Our best of all the latest literary releases


Great Reads this Spring Festival

Our best of all the latest literary releases


Chinese New Year is just around the corner; it’s time to take a break, plop-down on the couch, breathe deeply, and catch up on some quality Chinese literature. Historically, Chinese to English translations have left a lot to be desired, knocked-out by second rate publishing houses, and years behind the curve. Sometimes it takes years  for a Chinese work to head west to an reach an English-reading audience. But things have changed, publishing has become more professional, and the general level of translation is far superior to what it once was.

With this in my mind, The World of Chinese has put to together a list of superior list of fiction that we hope will keep you busy of Spring Festival. Our list spans science fiction, historical fiction, thrillers, mysteries, poetry, and, of course, romance. So, go on then. Get reading

Notable Chinese literature published 2013—2014:


1) The Waste Tide by Chen Quifan, (Translator) Ken Liu
The Waste Tide depicts an apocalyptic future in Guangdong Province, China. Workers in the province’s dangerous “economic zone” are gnarled cyborgs—humans altered through bioengineering by their Chinese and foreign employers. The plight of the workers, unknown to the rest of the world, leaves them destitute and powerless. The novel paints 2020s China as a torn nation: powerful, but unable to pull its population out of poverty. The Waste Tide won the Chinese Science Fiction Association Nebula Awards. A haunting, yet essential read.


2) Cat Country by Lao She,  (Translator) William A. Lyell
Originally written in 1932 (way before cats became de facto internet demi-gods), Lao She’s Cat Country was republished by Penguin Classics in 2013. Cat Country, considered one of China’s earliest science-fiction novels, takes place on a planet inhibited by cats—a unique representation of 1930s China. Like George Orwell’s Animal Farm, Cat Country satirically analyzes a dystopian future through powerful fable.

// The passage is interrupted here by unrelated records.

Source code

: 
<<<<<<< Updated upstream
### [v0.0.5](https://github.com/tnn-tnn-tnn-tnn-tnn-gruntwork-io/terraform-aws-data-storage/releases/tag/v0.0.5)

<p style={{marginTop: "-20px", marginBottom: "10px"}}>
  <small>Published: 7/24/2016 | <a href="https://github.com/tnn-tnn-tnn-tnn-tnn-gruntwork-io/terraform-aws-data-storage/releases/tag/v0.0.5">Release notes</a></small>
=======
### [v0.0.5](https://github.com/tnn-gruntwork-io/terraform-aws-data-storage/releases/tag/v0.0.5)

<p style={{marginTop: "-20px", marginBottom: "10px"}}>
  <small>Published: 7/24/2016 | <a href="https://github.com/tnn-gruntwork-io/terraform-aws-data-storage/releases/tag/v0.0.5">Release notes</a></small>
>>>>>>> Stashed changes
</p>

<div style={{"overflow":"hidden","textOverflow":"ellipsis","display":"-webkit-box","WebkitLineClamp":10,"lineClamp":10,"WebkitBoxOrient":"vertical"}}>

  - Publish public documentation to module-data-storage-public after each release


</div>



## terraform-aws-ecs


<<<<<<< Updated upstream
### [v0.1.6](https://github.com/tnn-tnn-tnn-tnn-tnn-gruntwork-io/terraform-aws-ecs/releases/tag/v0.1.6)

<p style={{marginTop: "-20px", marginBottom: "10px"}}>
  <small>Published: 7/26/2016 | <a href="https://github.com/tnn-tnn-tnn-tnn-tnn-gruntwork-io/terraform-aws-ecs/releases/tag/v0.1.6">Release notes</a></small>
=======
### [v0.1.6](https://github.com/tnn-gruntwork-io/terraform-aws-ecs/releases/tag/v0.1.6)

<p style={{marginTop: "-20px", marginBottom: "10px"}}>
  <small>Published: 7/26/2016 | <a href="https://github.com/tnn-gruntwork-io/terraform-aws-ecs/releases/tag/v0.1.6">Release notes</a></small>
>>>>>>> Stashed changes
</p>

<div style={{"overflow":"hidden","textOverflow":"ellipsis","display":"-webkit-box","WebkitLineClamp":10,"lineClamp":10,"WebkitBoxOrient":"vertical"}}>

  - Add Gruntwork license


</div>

3) Dark Prospects Series by Xu Lei, (Translator) Gabriel Ascher 

The first volume in Xu Lei’s thriller series takes place during China’s Cultural Revolution. A group of prospectors from the People’s Liberation Army enter a mysterious cave in search of rare minerals, only to become embroiled in terror and government secrets. To cure your zombie apocalypse fever, also check out Xu Lei’s Cavern of the Blood Zombies. Dark and twisted tales.


4) Mr. Ma and Son by Lao She, (Translator) William A. Lyell

Another of Lao She’s historical classics, Mr. Ma and Son made a reappearance in 2013. Immigrants from Peking, China, Mr. Ma and his son, Ma Wei, run an antiques shop in London. Following the duo through daily life, Mr. Ma and Son offers a compelling look into the complexities of immigrant culture, not to mention a wider look at Sino-British relations.

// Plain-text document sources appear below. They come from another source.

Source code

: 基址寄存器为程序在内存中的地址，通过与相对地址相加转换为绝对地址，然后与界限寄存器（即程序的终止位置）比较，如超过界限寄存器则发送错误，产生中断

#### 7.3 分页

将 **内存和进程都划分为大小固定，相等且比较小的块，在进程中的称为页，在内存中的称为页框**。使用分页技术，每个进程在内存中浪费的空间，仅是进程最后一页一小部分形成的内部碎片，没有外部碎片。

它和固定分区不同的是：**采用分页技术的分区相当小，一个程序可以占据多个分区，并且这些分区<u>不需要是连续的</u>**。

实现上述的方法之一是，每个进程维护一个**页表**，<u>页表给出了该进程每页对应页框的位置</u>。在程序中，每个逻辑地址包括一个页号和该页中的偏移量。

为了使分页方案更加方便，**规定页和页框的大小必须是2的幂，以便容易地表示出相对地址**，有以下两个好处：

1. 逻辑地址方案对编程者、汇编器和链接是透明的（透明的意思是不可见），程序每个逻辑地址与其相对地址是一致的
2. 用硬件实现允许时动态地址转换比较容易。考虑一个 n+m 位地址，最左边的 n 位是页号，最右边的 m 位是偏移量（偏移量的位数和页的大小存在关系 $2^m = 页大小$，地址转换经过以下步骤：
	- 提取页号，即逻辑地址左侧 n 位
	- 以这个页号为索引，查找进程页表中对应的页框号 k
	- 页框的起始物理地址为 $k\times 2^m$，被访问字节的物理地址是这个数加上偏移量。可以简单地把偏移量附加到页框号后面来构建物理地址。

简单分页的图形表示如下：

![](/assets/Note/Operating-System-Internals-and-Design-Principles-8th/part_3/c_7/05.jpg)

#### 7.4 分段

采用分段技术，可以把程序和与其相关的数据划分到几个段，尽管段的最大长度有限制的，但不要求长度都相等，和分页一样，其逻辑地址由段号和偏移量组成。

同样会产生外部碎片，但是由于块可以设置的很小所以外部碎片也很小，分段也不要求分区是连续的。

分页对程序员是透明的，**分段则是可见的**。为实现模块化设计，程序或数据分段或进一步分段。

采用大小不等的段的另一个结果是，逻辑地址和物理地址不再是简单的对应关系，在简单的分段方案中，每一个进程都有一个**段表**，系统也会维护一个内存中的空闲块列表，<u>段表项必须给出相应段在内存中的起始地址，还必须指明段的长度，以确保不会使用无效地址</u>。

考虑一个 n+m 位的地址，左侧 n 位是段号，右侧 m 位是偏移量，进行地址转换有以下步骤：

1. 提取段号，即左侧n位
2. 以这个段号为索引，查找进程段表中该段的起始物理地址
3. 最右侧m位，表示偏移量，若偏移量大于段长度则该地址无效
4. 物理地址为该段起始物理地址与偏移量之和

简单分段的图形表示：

5)  The Matchmaker, the Apprentice, and the Football Fan: More Stories of China by Zhu Wen,  (Translator) Julia Lovell 
Zhu Wen’s series of short stories are full of troublesome ex-girlfriends, stagnant careers, cynical murders, gambling addicts, friendship, and other bits and bobs of life. Good Reads describe the author as “as a fearless commentator on human nature and contemporary China.”


6) For a Song and A Hundred Songs: A Poet’s Journey through a Chinese Prison by Liao Yiwu,  (Translator)  Wenguang Huang
Winner of the 2012 German Book Trade Peace Prize for empowering the disenfranchised through poetry and prose, Liao Yiwu continues his battle against political oppression through For a Song and a Hundred Songs. Yiwu’s collection of poems reflects on the four years he spent in prison, after using poetry to express his outrage at the outcome of the 1989 Tiananmen Square incident. The moving words of a poet dissident.

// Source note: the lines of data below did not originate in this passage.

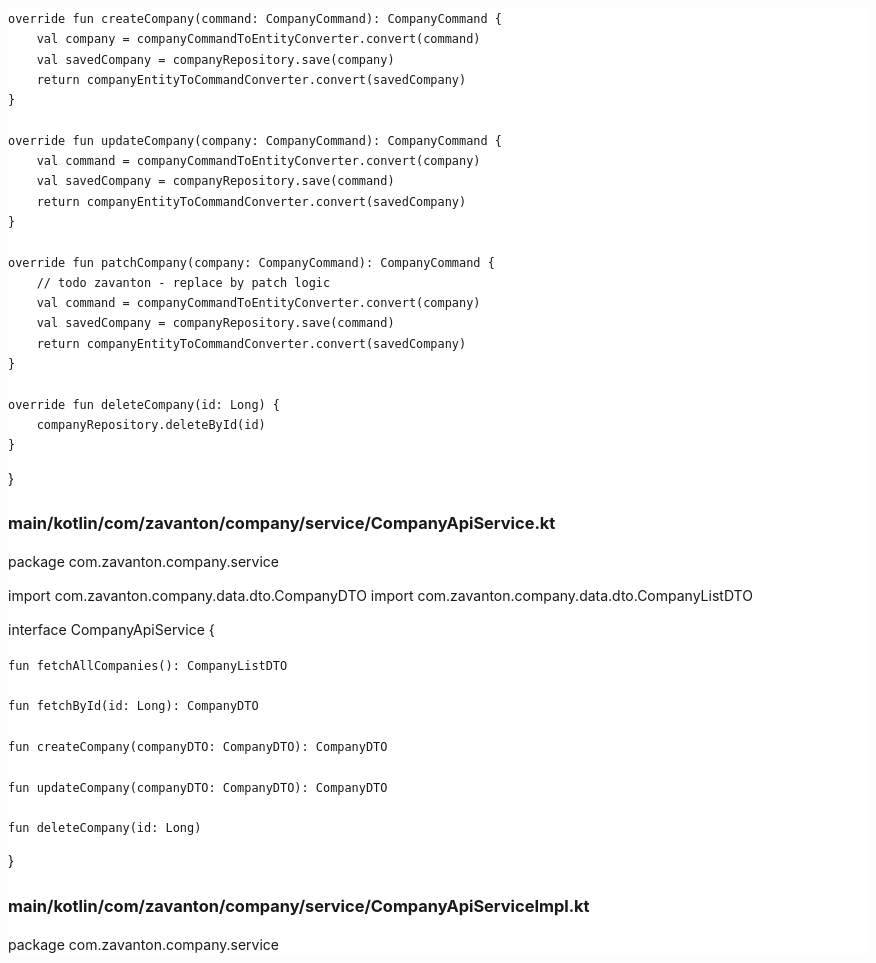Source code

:     override fun createCompany(command: CompanyCommand): CompanyCommand {
        val company = companyCommandToEntityConverter.convert(command)
        val savedCompany = companyRepository.save(company)
        return companyEntityToCommandConverter.convert(savedCompany)
    }

    override fun updateCompany(company: CompanyCommand): CompanyCommand {
        val command = companyCommandToEntityConverter.convert(company)
        val savedCompany = companyRepository.save(command)
        return companyEntityToCommandConverter.convert(savedCompany)
    }

    override fun patchCompany(company: CompanyCommand): CompanyCommand {
        // todo zavanton - replace by patch logic
        val command = companyCommandToEntityConverter.convert(company)
        val savedCompany = companyRepository.save(command)
        return companyEntityToCommandConverter.convert(savedCompany)
    }

    override fun deleteCompany(id: Long) {
        companyRepository.deleteById(id)
    }
}










### main/kotlin/com/zavanton/company/service/CompanyApiService.kt
package com.zavanton.company.service

import com.zavanton.company.data.dto.CompanyDTO
import com.zavanton.company.data.dto.CompanyListDTO

interface CompanyApiService {

    fun fetchAllCompanies(): CompanyListDTO

    fun fetchById(id: Long): CompanyDTO

    fun createCompany(companyDTO: CompanyDTO): CompanyDTO

    fun updateCompany(companyDTO: CompanyDTO): CompanyDTO

    fun deleteCompany(id: Long)
}










### main/kotlin/com/zavanton/company/service/CompanyApiServiceImpl.kt
package com.zavanton.company.service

7) Wind Says Bai Hua,  (Translator)  Fiona Sze-Lorrain
Wind Says is a collection of Bai Hua’s poetic work from the mid-80s through to the 2000s. Known for his post-obscure style, his sparse poetry is a staple of contemporary Chinese poetry.


8) Last Quarter of the Moon by Chi Zijian, (Translator)  Bruce Humes
The Last Quarter of the Moon, an environmental novel combined with a twist of history, follows an unidentified woman of the Evenki people. Set in the 1930s, the lives of the nomadic people turn to upheaval, as the Japanese army invades China. The ups and downs of the woman’s life paint a picture of a dying culture in an enthralling and poignant manner.


9) Tongwan City by Gao Jiangun,  (Translator) Eric Mu
Tongwan City is reportedly the last novel of Gaa Jiangun, the deputy chair of the China Federation of Literary and Art Circles. Tongwancheng (unite all nations) or Tongwan City is the legacy of the ancient Chinese legend, the Hun warrior Helian Bobo. Bobo’s story is told in parallel to another legend, Kumarajiva, a Buddhist monk. Together the stories create a vision of an ancient struggle to unite China in the 16th century. A unique re-imagining of history.

Ready to pre-order for 2014:


10) Decoded by Jia Mai, (Translator)  Olivia Milburn, and Christopher Payne
Jia Mai debuted as a best-selling author when Decoded hit the shelves in China. The novel’s protagonist, Rong Jinzhen, is an autistic math genius and cryptologist. He enters a world of mystery and betrayal as he attempts to solve the Purple Code. Decoded is expected in March, 2014.

So, that’s it folks. Some of the finest books to be released over the last 12 months. Should be enough to keep you busy over the upcoming holiday.